Concept: Fault vs. Failure
1. The Snapshot
A Fault is a local deviation from spec (one component breaks); a Failure is a global outage (the system stops serving users).
2. The Description
This distinction is crucial for building reliable systems. Since it is impossible to reduce the probability of a fault to zero, the engineering goal is to design systems that prevent faults from becoming failures.
3. Author Quotes
"Note that a fault is not the same as a failure. A fault is usually defined as one component of the system deviating from its spec, whereas a failure is when the system as a whole stops providing the required service to the user." (p. 7)
4. Defining Features
- Fault: A component-level error (e.g., HDD crash, network packet loss).

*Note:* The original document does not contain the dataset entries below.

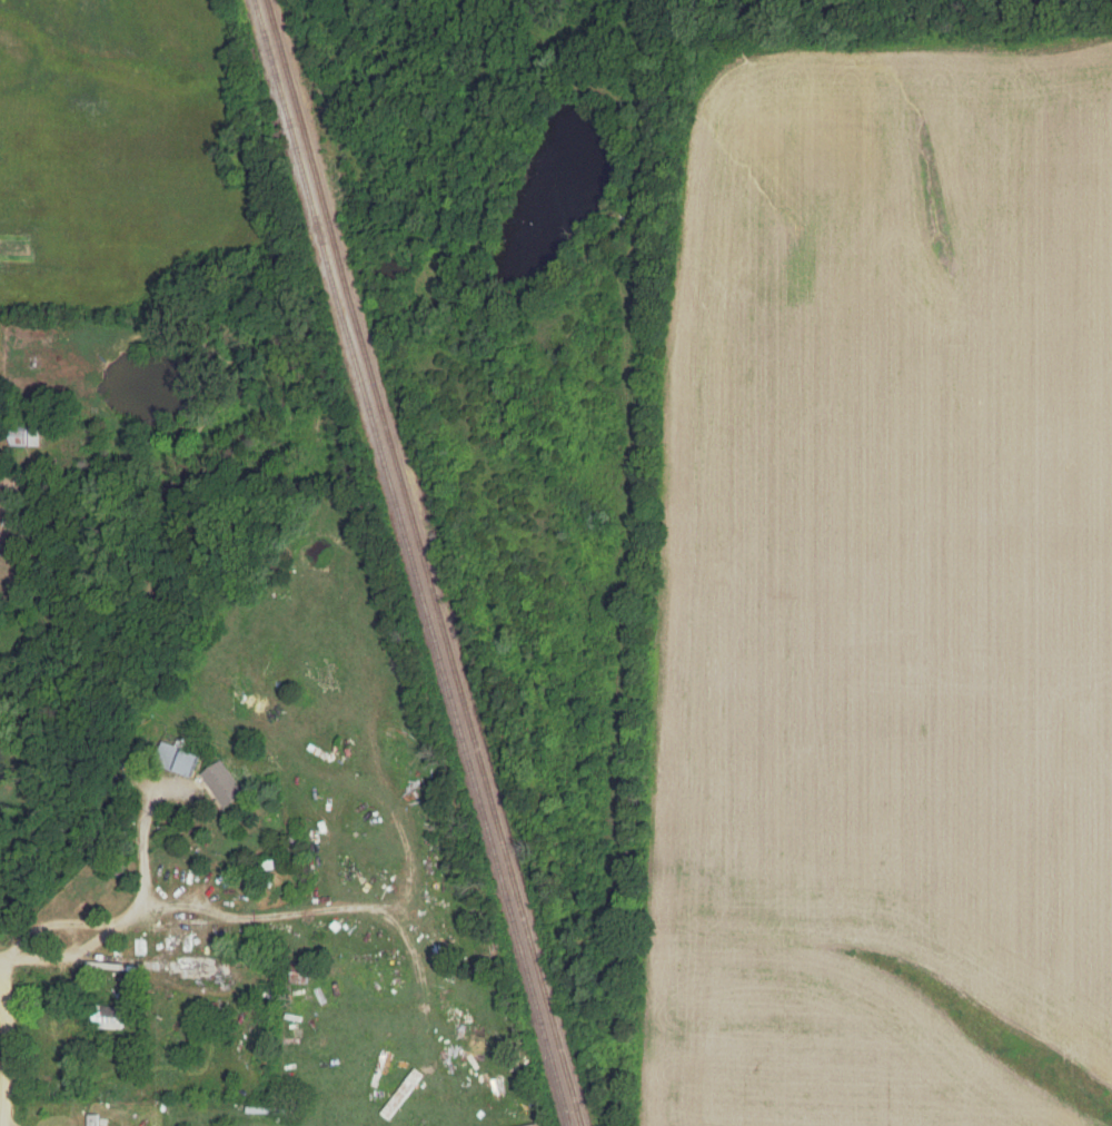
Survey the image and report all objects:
building: (26, 437)
railway: (409, 563)
railway: (422, 563)
building: (179, 760)
building: (222, 786)
road: (142, 894)
road: (269, 917)
building: (199, 967)
building: (110, 1018)
road: (7, 1059)
building: (94, 1120)

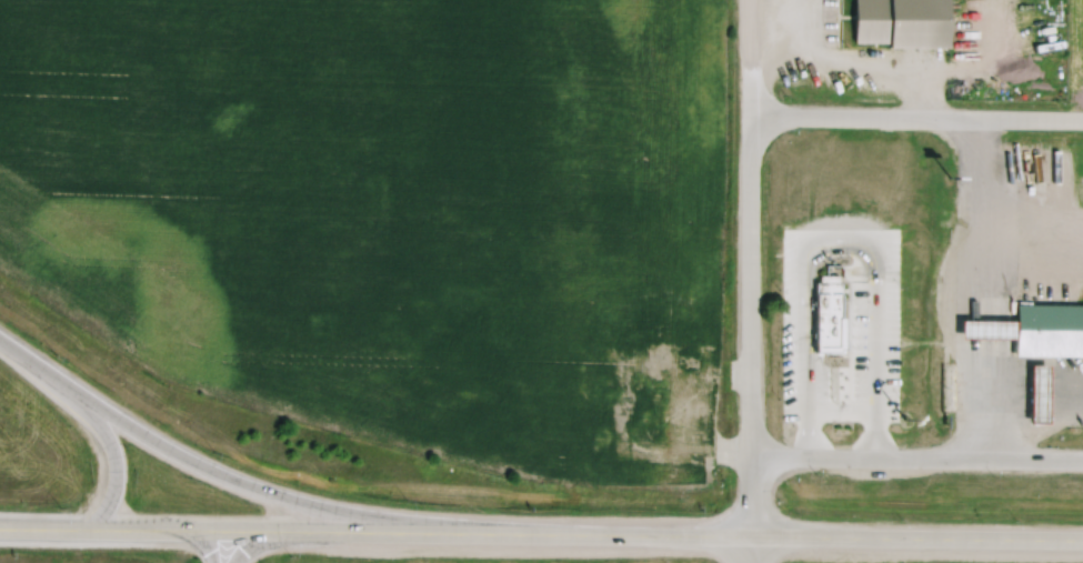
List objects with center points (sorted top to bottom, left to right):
building: (895, 20)
road: (755, 32)
building: (1055, 84)
building: (1036, 85)
road: (918, 116)
road: (751, 299)
building: (822, 310)
road: (879, 312)
building: (1045, 325)
road: (804, 345)
building: (663, 399)
road: (96, 415)
road: (916, 456)
road: (225, 476)
road: (113, 529)
road: (655, 533)
road: (225, 546)
road: (748, 548)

- Failure: A system-level outage (e.g., User sees "500 Internal Server Error").
- Goal: Build fault-tolerant systems that prevent faults from causing failures.
5. The Boundary
- Fault is NOT Failure: You can have many faults (e.g., redundant nodes failing) without a system failure, provided your architecture is resilient.
6. The Prototype
A car with a flat tire has a Fault. If you have a spare and fix it, you avoid Failure (not reaching your destination). If you have no spare, the fault becomes a failure.
7. Helpful Info
Netflix's "Chaos Monkey" is a famous application of this concept. It intentionally introduces faults (killing servers) to verify that the system does not experience a failure.
8. The Swap Test
"We use redundancy to ensure that a hardware Fault doesn't result in a total system Failure."
9. Source Reference
ddia/pages/page_029.txt
🧠 Pedagogical Tracking
| Milestone | Status | Date | Lesson Ref | Notes |
|---|---|---|---|---|
| Introduced in Lesson | ⚪ | |||
| Active Recall #1 | ⚪ | |||
| 1-Day Review | ⚪ | |||
| 1-Week Review | ⚪ | |||
| 1-Month Review | ⚪ |